En tout cas, comme lors de toutes mes visites dans le coin, j'ai bien pensé à Gégé : tu nous manques toujours autant!


le topo de la voie "la loi des talibans" ainsi que sa voisine "le retour du moudjahidin"

La face du bas et l'aiguille d'udapet plus haut

Quelques photos de la voie de Fabrice

Des photos de l'ouverture avec Gérard, il y a quelques années déjà

Le maître des lieux

dimanche 28 octobre 2018

Montrebei - "Josep i Elena" et Peladets -"Mestre llop"

Le 3ième jour, on prend la direction de Montrebei avec l'idée d'aller grimper la voie "Assejats" qu'aucun de nous deux n'a encore gravi. Assez vite, on se rend compte qu'on a plus les bras assez frais pour la grimper proprement (comme l'avait prévu David...:(). On décide de se la garder pour une autre fois plutôt que de la sagouiner et on part sur un pilier évident juste à coté sur lequel se situe la voie "Josep i Elena". La voie s'avèrera jolie, même si c'est un peu moins beau que les voies des jours précédents.

L'après midi, on prend le chemin du retour et on s'arrête pour grimper à la falaise de Peladets que David ne connaît pas et que j'adore. Après une rapide consultation sur internet, on se décide finalement pour la voie "Mestre llop". Le temps a bien changé dans la nuit et, après avoir eu trop chaud les 3 premiers jours, on passera la journée à se cailler. La voie ne nous décevra pas et s'avèrera magnifique sur un caillou toujours aussi beau.

Au final, un très bon séjour à profiter, peut être, des derniers jours de grand beau temps avant l'arrivée de l'hiver.

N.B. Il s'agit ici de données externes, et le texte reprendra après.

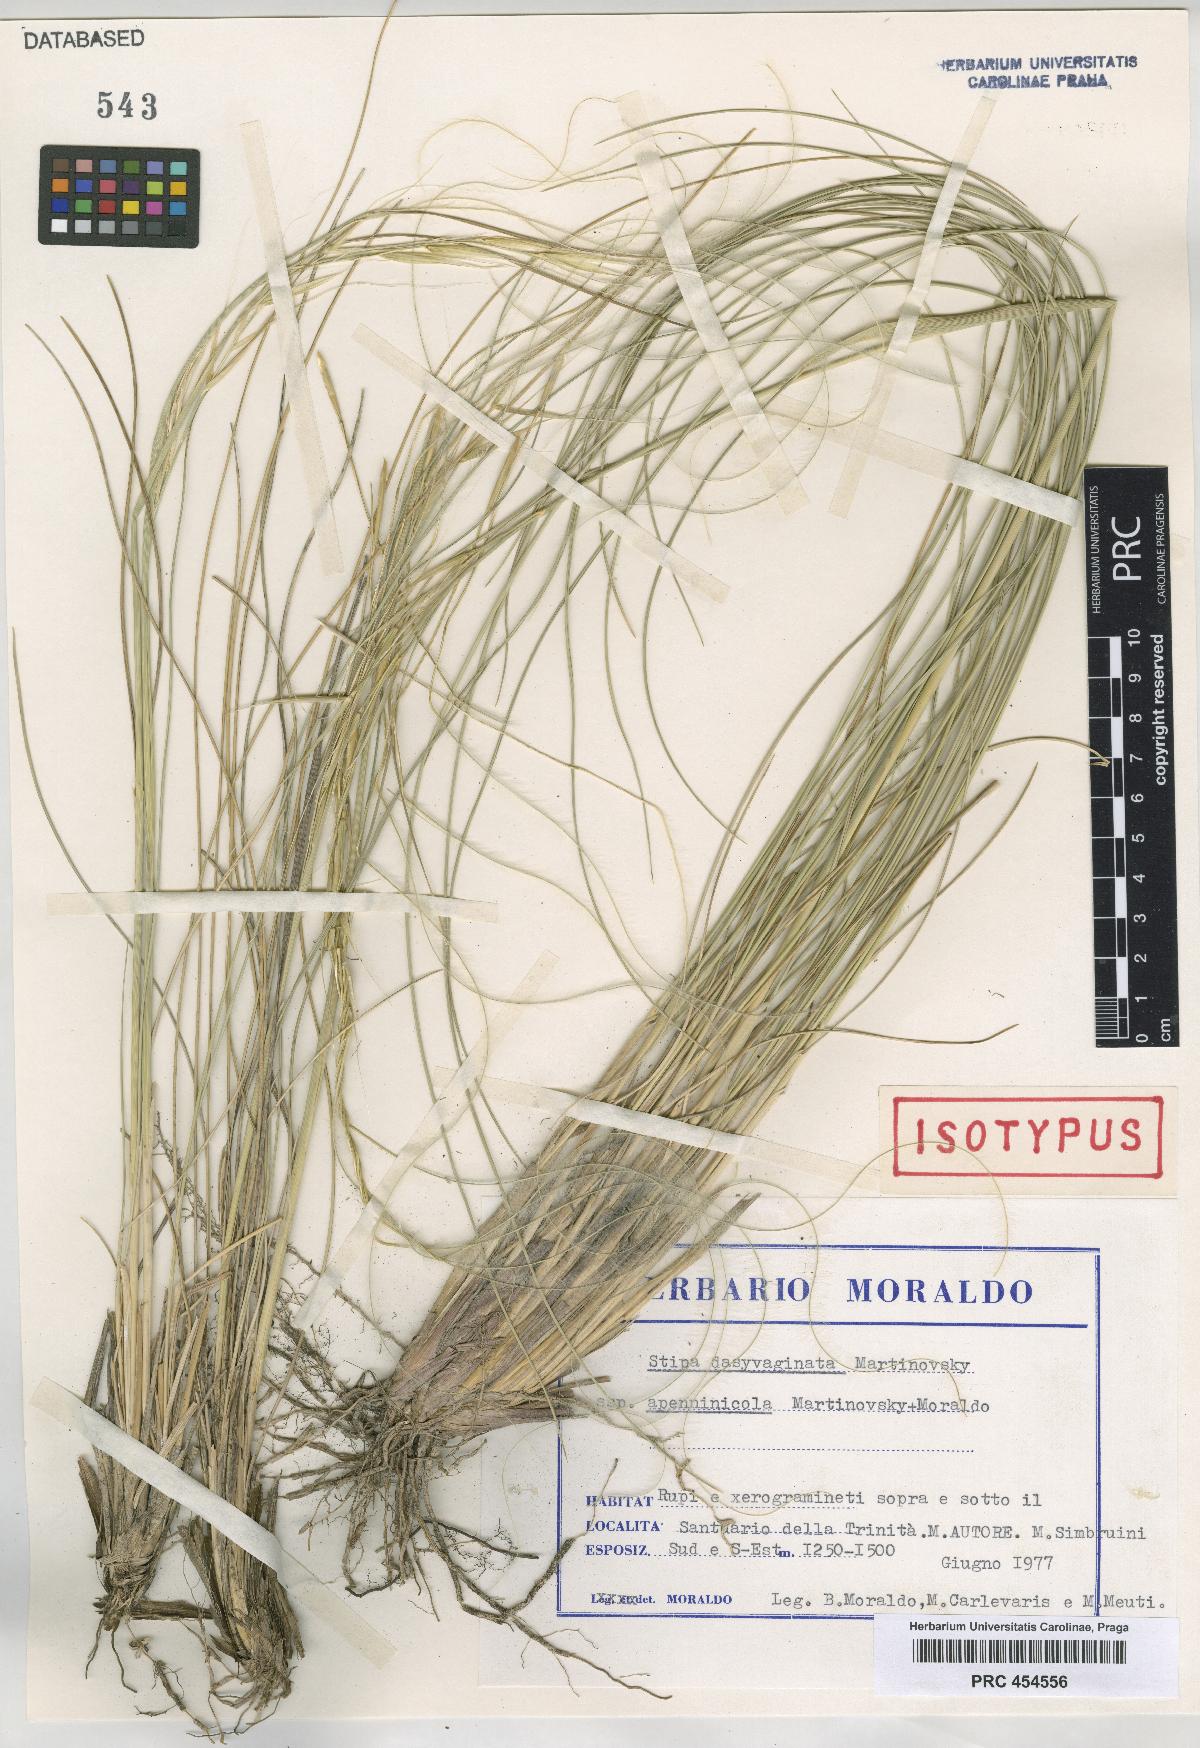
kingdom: Plantae
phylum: Tracheophyta
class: Liliopsida
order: Poales
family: Poaceae
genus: Stipa
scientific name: Stipa apertifolia
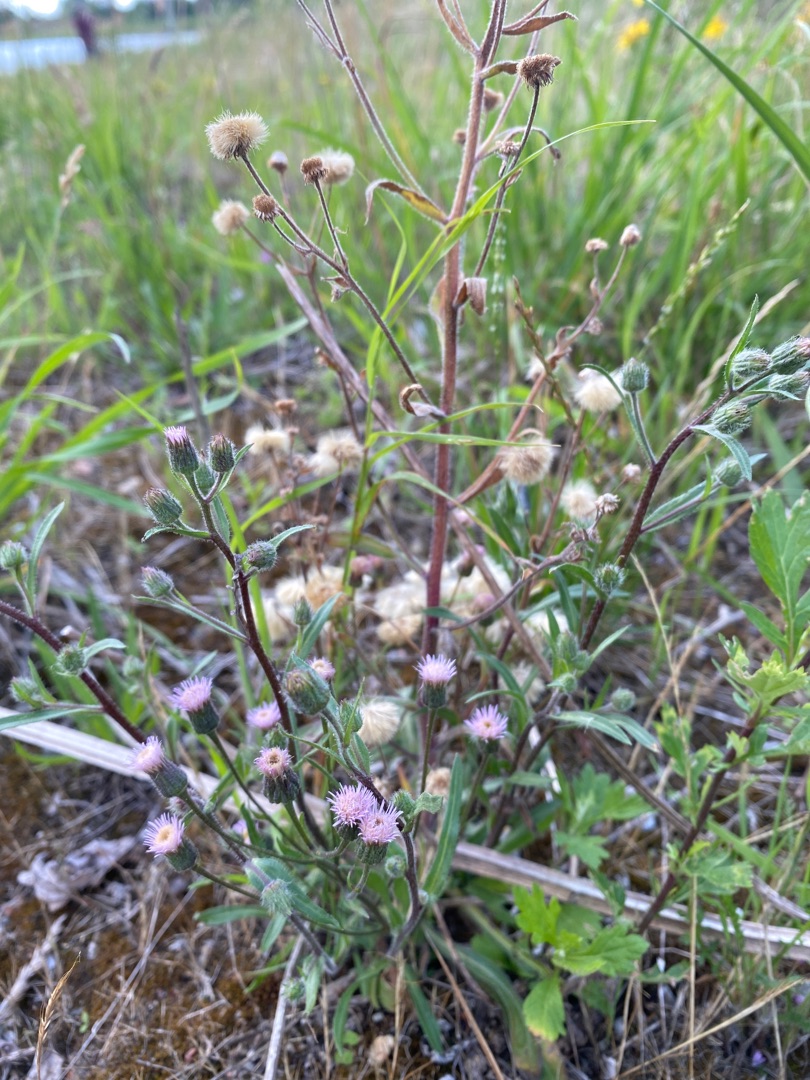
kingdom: Plantae
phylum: Tracheophyta
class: Magnoliopsida
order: Asterales
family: Asteraceae
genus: Erigeron
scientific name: Erigeron acris
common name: Bitter bakkestjerne
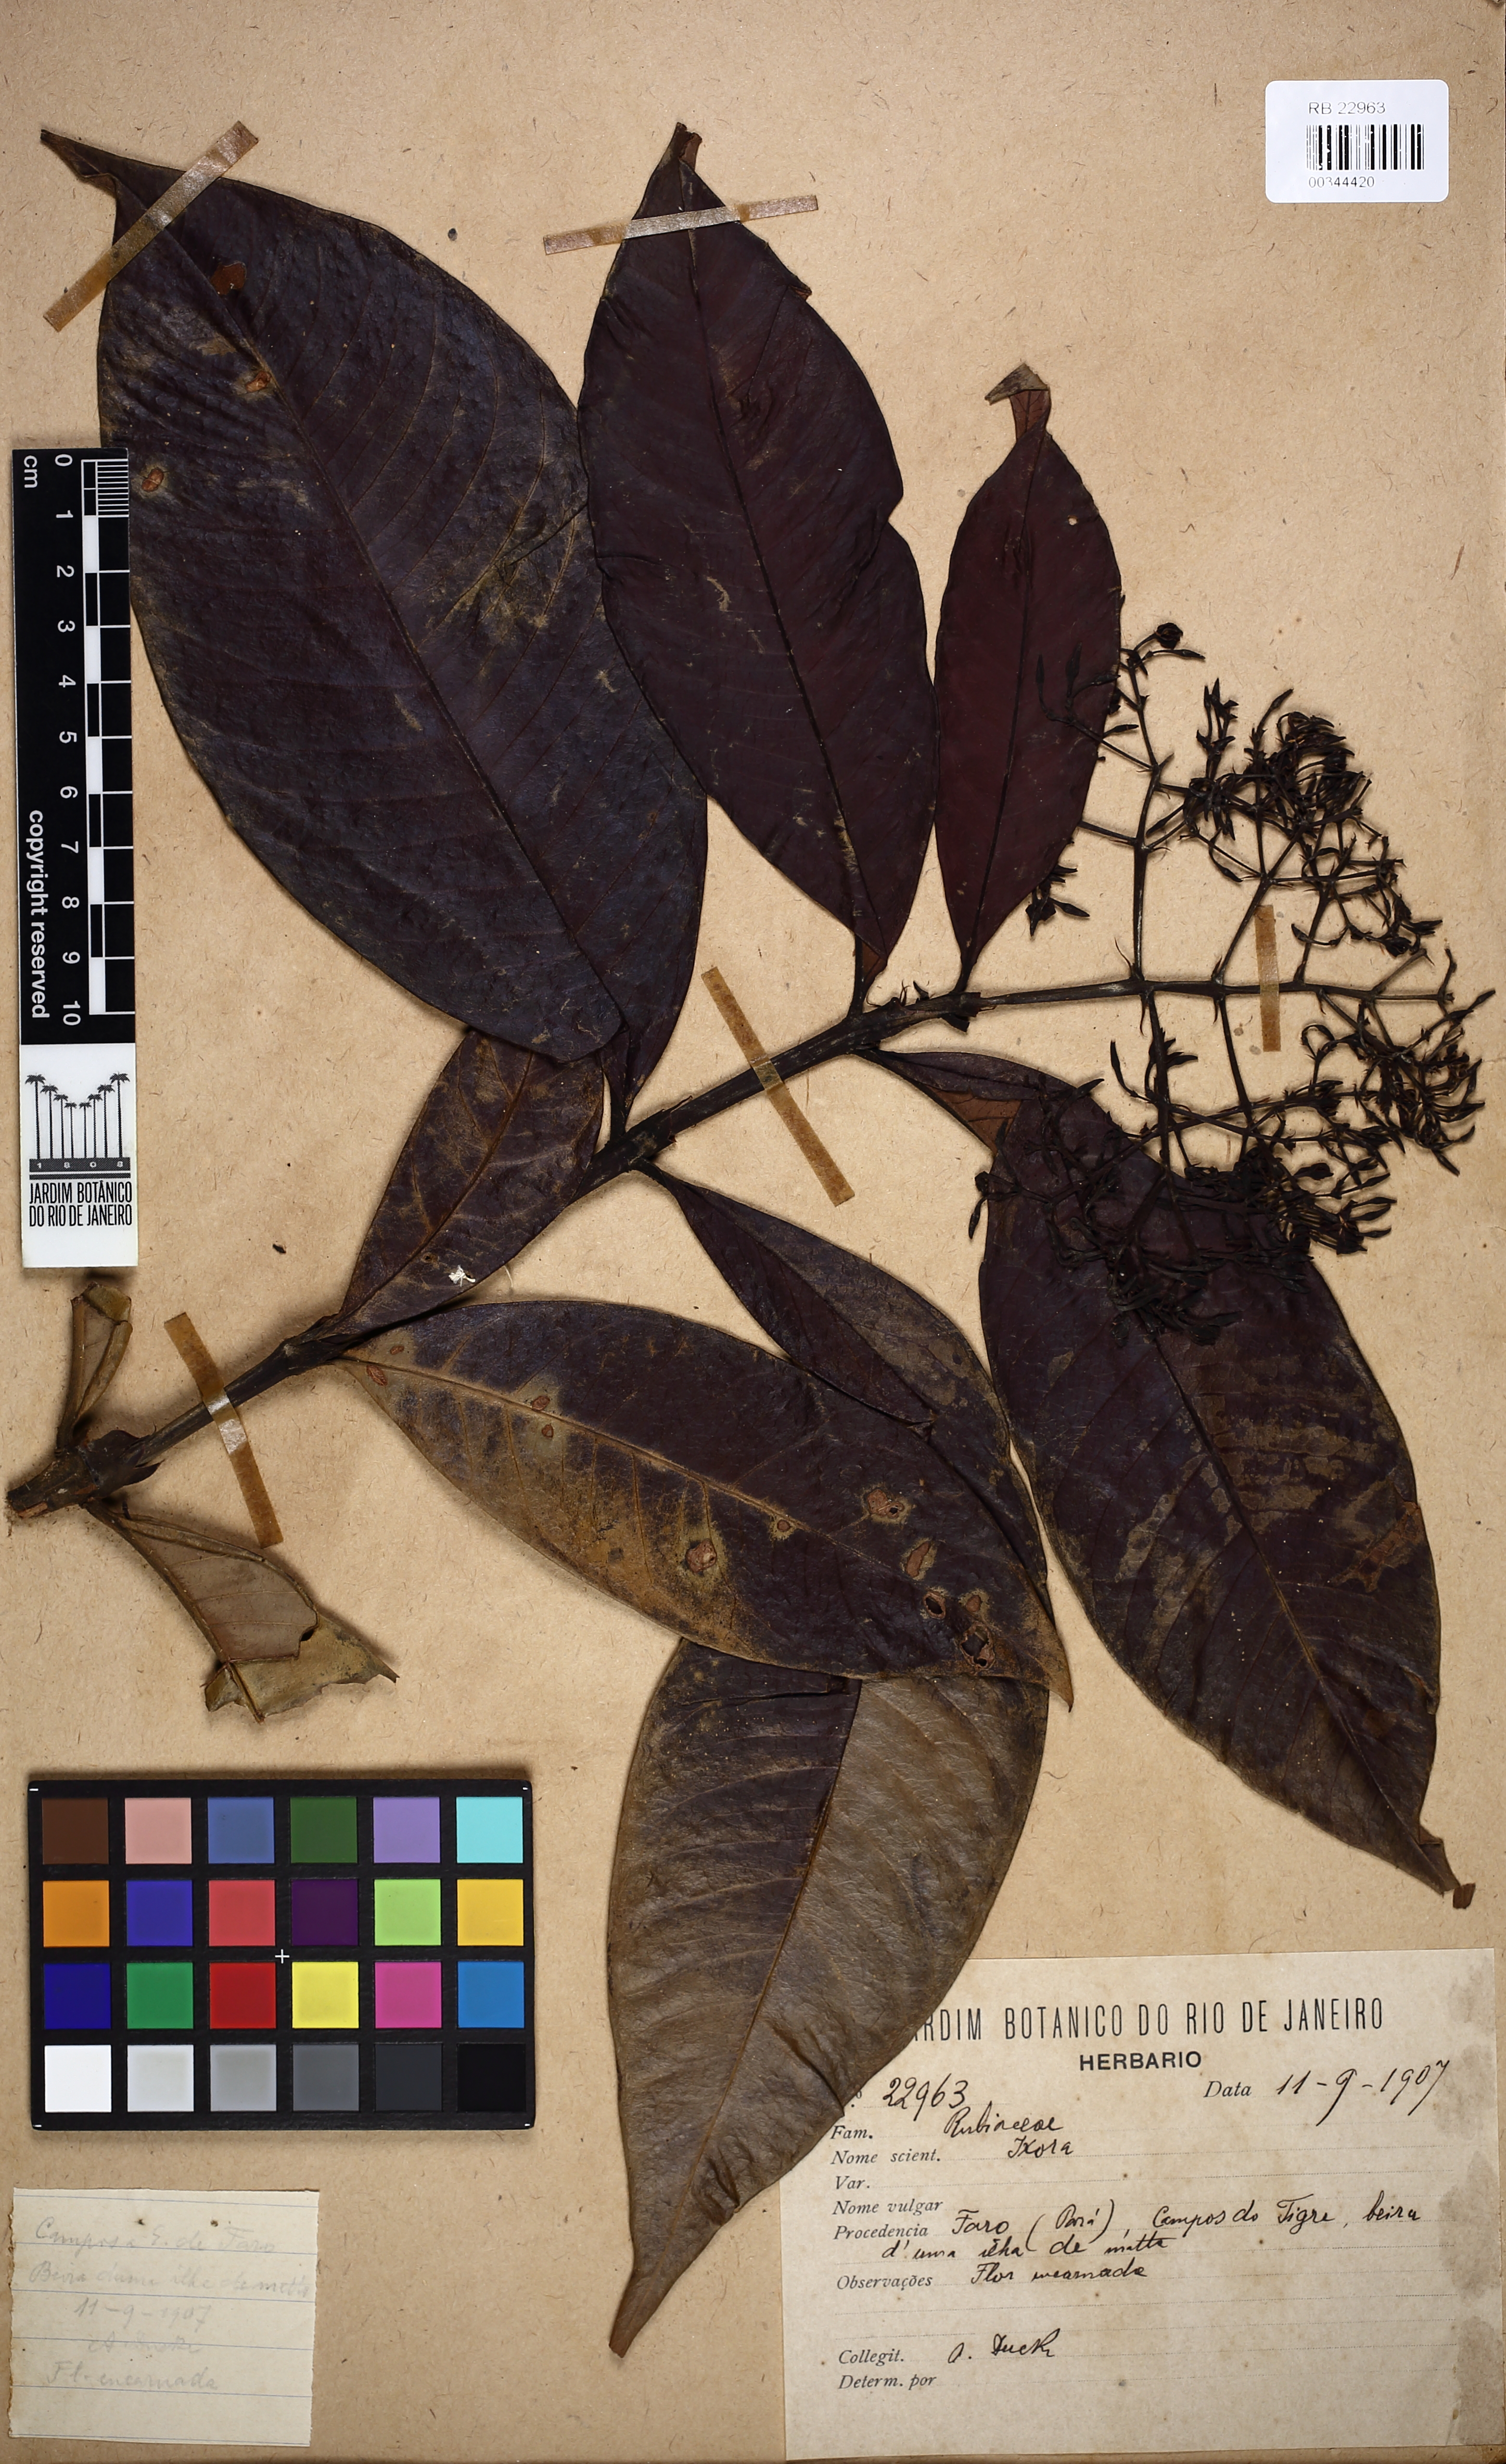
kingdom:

Dernière longueur de "Josep i Elena"

David rigole pas tant que ça avec l'onglet dans L1 de Mestre llop (longueur majeure)

Plus haut, un très beau 7a+

Vers la fin

Dernière longueur du séjour

vendredi 26 octobre 2018

Oliana - paroi de la cascade -voie "je'letruvé"

Comme le lendemain, la météo annonçait bien plus chaud et qu'on avait déjà eu mal aux pieds, on se décide de passer la frontière et à partir vers Oliana. Je n'y ai jamais grimpé, sauf une fois en passant au coll de nargo et j'ai quelques voies en tête. On se décide finalement pour la voie "je'letruvé" à la paroi de la cascade, juste à gauche de la cascade et de la classique "chapuzas de la evolucion". La voie ne nous décevra pas avec un caillou de plus en plus beau au fur à mesure que l'on monte et qui devient magnifique en haut. on a pas réussi à enchainer le 7c? de L2 très bloc et bien dur à froid mais il semble possible à faire. Une très belle voie à faire.